Estamos em uma fase de reformulação: de sistema, de remuneração, de formação, de pensamento clínico”, afirmou Lívia Callegari, advogada e membro da Sociedade Brasileira de Bioética (SBB), na abertura do ciclo de conferências sobre autonomia do médico – realizada em 5 de setembro, segundo dia do IX Congresso Brasileiro de Direito Médico, organizado pelo Conselho Federal de Medicina (CFM). O segmento contou com a coordenação de Jeancarlo Cavalcanti, conselheiro federal pelo Rio Grande do Norte, que destacou a relevância de todas as exposições.

Na visão da advogada, “o paciente é cada vez mais do hospital e não mais do médico”. Para chegar a essa conclusão, ela leva em conta fatores como divisão técnica de trabalho, assalariamento, carga horária, número de atendimentos, limitação à quantidade de exames e procedimentos, protocolos, monitoramento de indicadores, controle do acesso e do fluxo de pacientes.

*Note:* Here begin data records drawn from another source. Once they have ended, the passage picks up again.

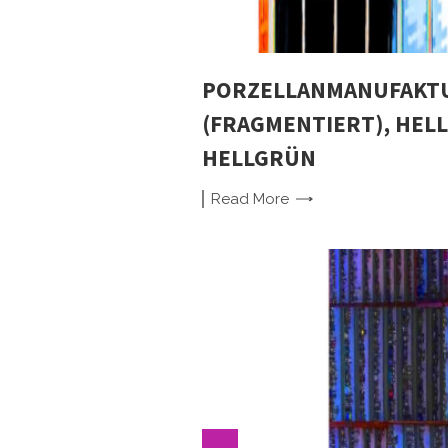
PORZELLANMANUFAKTU
(FRAGMENTIERT), HELL
HELLGRÜN
Read
More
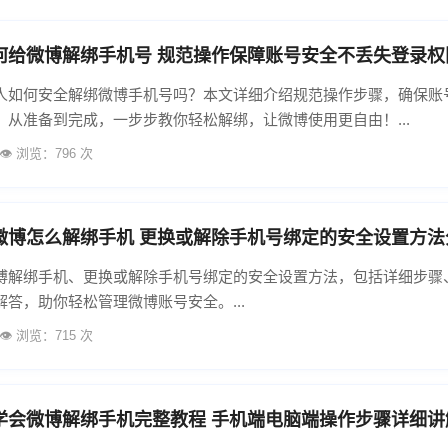
何给微博解绑手机号 规范操作保障账号安全不丢失登录权
人如何安全解绑微博手机号吗？本文详细介绍规范操作步骤，确保账
。从准备到完成，一步步教你轻松解绑，让微博使用更自由！...
👁️ 浏览：796 次
微博怎么解绑手机 更换或解除手机号绑定的安全设置方法
博解绑手机、更换或解除手机号绑定的安全设置方法，包括详细步骤
答，助你轻松管理微博账号安全。...
👁️ 浏览：715 次
学会微博解绑手机完整教程 手机端电脑端操作步骤详细讲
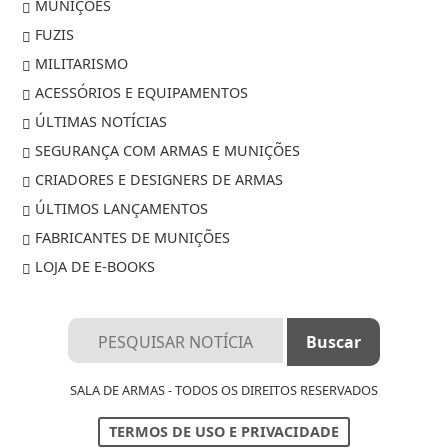
MUNIÇÕES
FUZIS
MILITARISMO
ACESSÓRIOS E EQUIPAMENTOS
ÚLTIMAS NOTÍCIAS
SEGURANÇA COM ARMAS E MUNIÇÕES
CRIADORES E DESIGNERS DE ARMAS
ÚLTIMOS LANÇAMENTOS
FABRICANTES DE MUNIÇÕES
LOJA DE E-BOOKS
Termos de Uso e Privacidade
SALA DE ARMAS - TODOS OS DIREITOS RESERVADOS
Esse site utiliza cookies para melhorar sua
experiência de navegação. Ao continuar o acesso,
TERMOS DE USO E PRIVACIDADE
entendemos que você concorda com nossos Termos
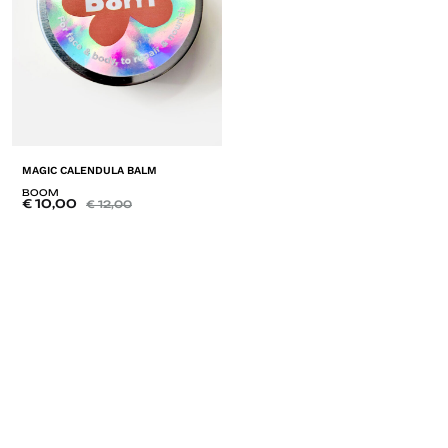
MAGIC CALENDULA BALM
BOOM
€
10,00
€
12,00
ADD
TO
LISTE
DE
SOUHAITS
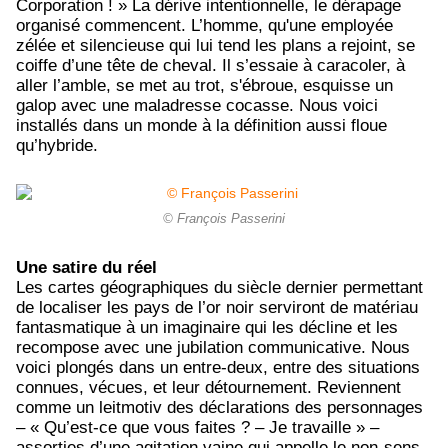
Corporation ! » La dérive intentionnelle, le dérapage
organisé commencent. L’homme, qu'une employée
zélée et silencieuse qui lui tend les plans a rejoint, se
coiffe d’une tête de cheval. Il s’essaie à caracoler, à
aller l’amble, se met au trot, s'ébroue, esquisse un
galop avec une maladresse cocasse. Nous voici
installés dans un monde à la définition aussi floue
qu’hybride.
© François Passerini
Une satire du réel
Les cartes géographiques du siècle dernier permettant
de localiser les pays de l’or noir serviront de matériau
fantasmatique à un imaginaire qui les décline et les
recompose avec une jubilation communicative. Nous
voici plongés dans un entre-deux, entre des situations
connues, vécues, et leur détournement. Reviennent
comme un leitmotiv des déclarations des personnages
– « Qu’est-ce que vous faites ? – Je travaille » –
assorties d’une agitation vaine qui appelle le non-sens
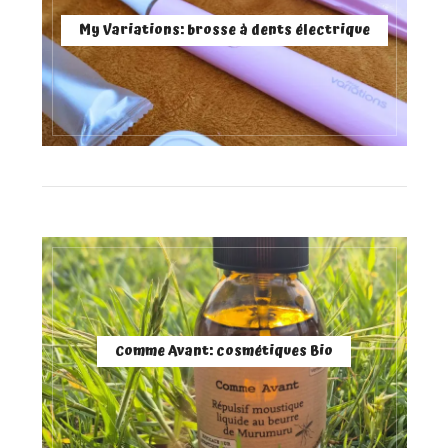
My Variations: brosse à dents électrique
Comme Avant: cosmétiques Bio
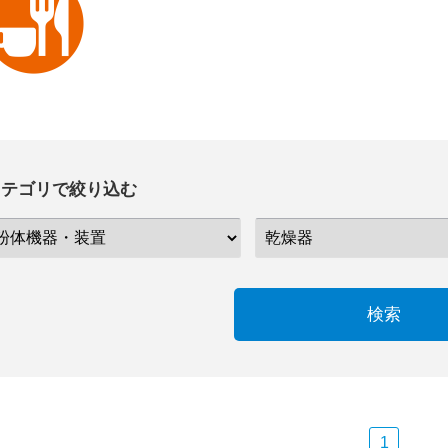
カテゴリで絞り込む
検索
1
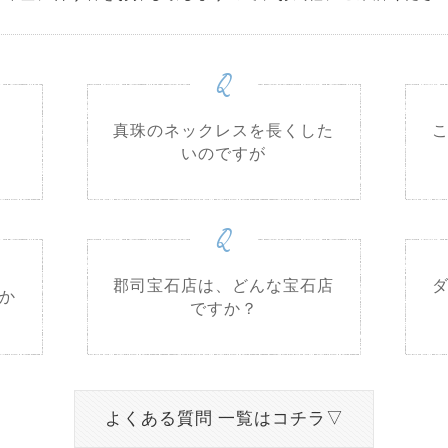
Q
真珠のネックレスを長くした
いのですが
Q
郡司宝石店は、どんな宝石店
か
ですか？
よくある質問 一覧はコチラ▽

Abordando os conflitos de interesse existentes na assistência à saúde, Lívia Callegari pontuou que “não é difícil encontrar protocolos que priorizam metas para economia do sistema. E os médicos deveriam participar da elaboração de guias, protocolos e padronizações sabendo que foram elaborados a partir de evidências com bases estruturadas para se pesar riscos, benefícios e custos aos pacientes. Mas, infelizmente o processo de criação desses documentos nem sempre segue essa lógica”.

Autonomia – O advogado Osvaldo Simonelli, que atua no Conselho Regional de Medicina de São Paulo (Cremesp), ponderou que, ao se tratar de autonomia médica, é preciso considerar também a autonomia do paciente. Citando o artigo 5º da Constituição Federal, questionou: “será que somos, de fato, autônomos nos sistemas atuais? Precisamos entender que a autonomia é definida a partir de normas e, assim, delimitada – o que é bom “.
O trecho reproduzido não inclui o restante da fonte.